WRITTEN TASK: Report every line in the rows below that contains the string "alphaTex". Case counts, so a line matches only if the capitalization is identical.

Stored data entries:
----

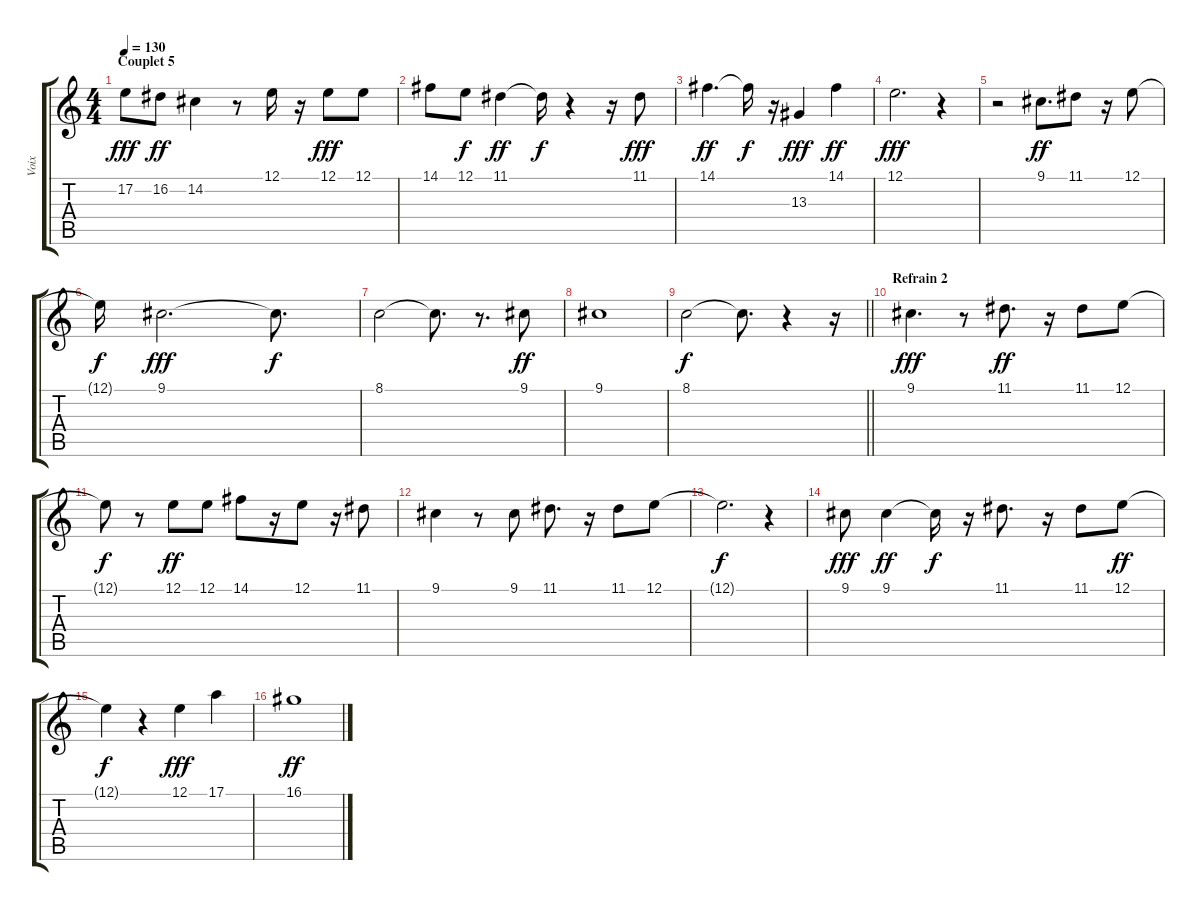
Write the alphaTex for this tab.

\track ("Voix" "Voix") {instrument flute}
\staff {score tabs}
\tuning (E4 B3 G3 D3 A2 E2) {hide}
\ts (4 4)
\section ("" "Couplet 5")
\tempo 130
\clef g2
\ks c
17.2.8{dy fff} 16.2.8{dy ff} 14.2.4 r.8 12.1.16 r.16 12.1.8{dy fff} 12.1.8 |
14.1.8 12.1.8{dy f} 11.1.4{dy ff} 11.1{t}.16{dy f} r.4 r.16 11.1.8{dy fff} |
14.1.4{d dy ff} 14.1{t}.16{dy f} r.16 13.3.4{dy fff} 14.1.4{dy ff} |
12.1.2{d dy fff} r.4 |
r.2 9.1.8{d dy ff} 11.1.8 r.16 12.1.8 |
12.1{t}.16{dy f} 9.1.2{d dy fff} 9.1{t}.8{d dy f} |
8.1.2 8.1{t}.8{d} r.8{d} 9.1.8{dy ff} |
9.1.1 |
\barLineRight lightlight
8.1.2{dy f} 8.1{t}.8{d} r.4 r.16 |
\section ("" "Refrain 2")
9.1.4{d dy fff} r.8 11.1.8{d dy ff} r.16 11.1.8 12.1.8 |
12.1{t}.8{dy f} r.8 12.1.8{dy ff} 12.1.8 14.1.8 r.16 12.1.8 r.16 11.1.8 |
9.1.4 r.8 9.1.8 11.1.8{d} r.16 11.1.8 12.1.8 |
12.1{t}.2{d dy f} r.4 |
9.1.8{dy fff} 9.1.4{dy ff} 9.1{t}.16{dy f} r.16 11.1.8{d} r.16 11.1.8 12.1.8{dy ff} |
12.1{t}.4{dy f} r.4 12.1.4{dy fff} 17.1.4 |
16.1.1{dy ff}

----

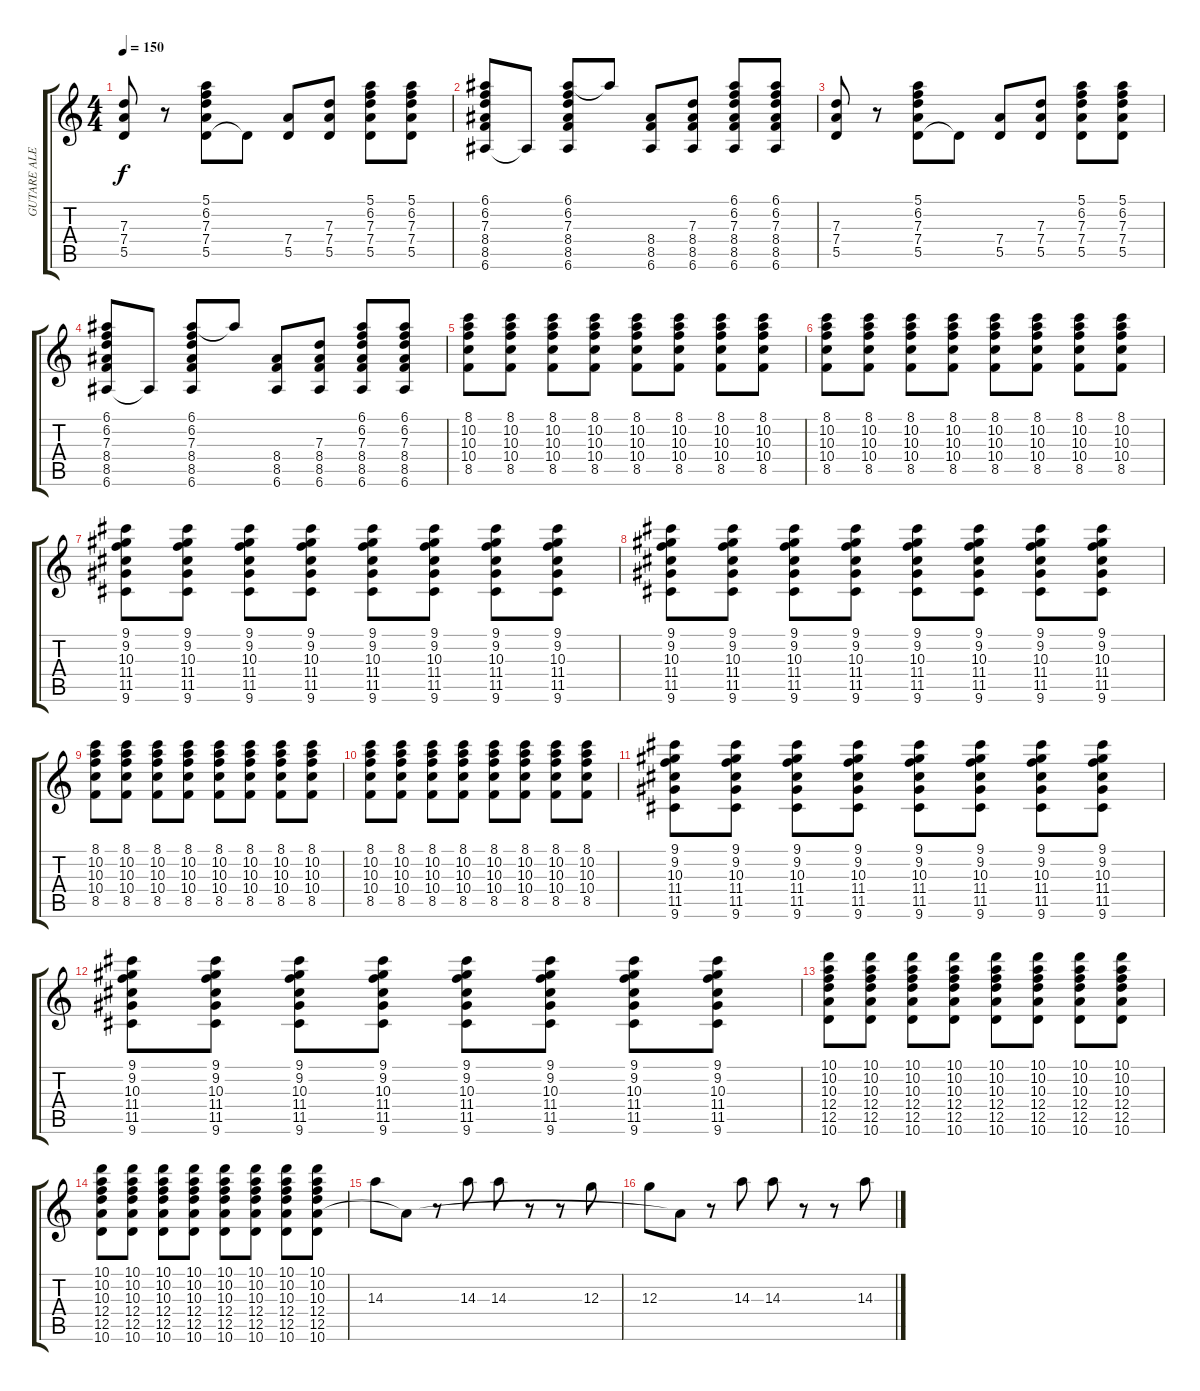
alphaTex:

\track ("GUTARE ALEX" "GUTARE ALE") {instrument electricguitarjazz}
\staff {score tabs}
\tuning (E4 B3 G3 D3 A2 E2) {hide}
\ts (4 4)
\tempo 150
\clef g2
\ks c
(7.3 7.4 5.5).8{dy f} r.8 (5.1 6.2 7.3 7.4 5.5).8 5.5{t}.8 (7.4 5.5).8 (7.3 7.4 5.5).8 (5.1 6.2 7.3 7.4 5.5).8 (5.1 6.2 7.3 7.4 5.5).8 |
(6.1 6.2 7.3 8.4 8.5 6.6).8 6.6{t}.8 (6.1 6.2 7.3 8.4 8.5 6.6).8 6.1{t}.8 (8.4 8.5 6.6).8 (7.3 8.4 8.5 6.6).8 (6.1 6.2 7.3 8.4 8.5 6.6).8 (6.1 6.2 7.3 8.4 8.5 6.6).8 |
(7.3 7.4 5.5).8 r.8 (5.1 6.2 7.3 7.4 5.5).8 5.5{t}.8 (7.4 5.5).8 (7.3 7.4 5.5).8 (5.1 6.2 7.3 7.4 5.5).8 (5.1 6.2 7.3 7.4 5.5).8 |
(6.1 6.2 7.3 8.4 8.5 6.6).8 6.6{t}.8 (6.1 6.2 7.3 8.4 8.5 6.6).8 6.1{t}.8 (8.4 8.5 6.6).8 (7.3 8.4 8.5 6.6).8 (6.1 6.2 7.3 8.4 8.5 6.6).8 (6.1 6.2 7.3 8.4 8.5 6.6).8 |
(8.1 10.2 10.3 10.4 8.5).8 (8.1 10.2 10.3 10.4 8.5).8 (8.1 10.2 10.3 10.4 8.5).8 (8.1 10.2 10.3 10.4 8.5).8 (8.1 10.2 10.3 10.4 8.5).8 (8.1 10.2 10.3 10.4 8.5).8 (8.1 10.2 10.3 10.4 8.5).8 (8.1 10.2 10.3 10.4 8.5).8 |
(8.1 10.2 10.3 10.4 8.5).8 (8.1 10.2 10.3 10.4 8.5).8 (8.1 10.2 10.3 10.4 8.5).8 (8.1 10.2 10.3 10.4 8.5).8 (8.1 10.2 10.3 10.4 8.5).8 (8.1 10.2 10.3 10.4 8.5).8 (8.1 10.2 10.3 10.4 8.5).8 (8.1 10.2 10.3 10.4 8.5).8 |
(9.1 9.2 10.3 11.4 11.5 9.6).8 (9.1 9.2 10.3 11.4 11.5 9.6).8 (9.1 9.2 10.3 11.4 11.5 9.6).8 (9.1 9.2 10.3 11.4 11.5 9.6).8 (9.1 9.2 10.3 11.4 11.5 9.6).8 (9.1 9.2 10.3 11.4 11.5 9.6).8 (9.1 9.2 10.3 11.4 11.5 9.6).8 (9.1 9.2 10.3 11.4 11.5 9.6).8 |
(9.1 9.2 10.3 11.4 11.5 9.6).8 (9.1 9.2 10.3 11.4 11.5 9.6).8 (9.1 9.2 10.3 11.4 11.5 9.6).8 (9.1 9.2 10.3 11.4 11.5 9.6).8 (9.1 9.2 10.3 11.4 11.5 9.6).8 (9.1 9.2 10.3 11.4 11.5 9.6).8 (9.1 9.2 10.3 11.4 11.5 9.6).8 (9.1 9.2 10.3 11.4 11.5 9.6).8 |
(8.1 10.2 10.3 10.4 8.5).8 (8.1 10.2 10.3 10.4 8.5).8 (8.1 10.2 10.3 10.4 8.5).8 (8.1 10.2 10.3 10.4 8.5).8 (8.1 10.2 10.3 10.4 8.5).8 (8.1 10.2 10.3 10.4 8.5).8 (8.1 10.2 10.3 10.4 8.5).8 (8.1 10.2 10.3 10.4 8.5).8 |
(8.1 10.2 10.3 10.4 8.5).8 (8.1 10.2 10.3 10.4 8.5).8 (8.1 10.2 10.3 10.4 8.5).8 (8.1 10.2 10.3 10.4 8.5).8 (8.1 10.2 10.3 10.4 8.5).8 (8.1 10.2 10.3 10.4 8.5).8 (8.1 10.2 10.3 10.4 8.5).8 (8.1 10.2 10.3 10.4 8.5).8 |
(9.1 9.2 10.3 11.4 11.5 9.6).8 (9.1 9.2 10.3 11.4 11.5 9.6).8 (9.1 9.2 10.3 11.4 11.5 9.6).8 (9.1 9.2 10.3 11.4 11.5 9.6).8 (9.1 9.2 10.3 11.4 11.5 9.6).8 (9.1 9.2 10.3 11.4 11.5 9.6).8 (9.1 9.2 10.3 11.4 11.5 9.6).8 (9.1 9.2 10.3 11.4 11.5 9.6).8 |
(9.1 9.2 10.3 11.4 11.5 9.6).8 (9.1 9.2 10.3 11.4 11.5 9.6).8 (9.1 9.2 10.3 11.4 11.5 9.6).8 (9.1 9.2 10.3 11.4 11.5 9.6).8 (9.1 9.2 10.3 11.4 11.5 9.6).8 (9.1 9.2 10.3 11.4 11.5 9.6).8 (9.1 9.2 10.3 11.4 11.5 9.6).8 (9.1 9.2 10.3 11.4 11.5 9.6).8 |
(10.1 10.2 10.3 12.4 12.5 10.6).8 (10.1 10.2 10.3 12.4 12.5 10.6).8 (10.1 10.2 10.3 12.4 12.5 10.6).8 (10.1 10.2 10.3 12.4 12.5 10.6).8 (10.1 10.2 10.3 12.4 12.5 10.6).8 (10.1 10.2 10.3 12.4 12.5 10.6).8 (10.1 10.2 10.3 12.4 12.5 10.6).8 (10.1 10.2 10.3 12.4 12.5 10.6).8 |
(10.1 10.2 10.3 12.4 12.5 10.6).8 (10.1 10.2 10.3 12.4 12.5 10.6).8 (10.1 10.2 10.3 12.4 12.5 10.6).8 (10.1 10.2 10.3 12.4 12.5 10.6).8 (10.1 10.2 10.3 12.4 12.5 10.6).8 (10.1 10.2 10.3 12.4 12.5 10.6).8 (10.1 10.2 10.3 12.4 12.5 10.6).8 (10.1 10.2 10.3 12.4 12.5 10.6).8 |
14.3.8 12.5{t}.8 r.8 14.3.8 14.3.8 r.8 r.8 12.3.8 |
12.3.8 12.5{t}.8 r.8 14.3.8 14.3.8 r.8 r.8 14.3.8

----

SOLUTION FOR THIS TASK:
Write the alphaTex for this tab.
alphaTex:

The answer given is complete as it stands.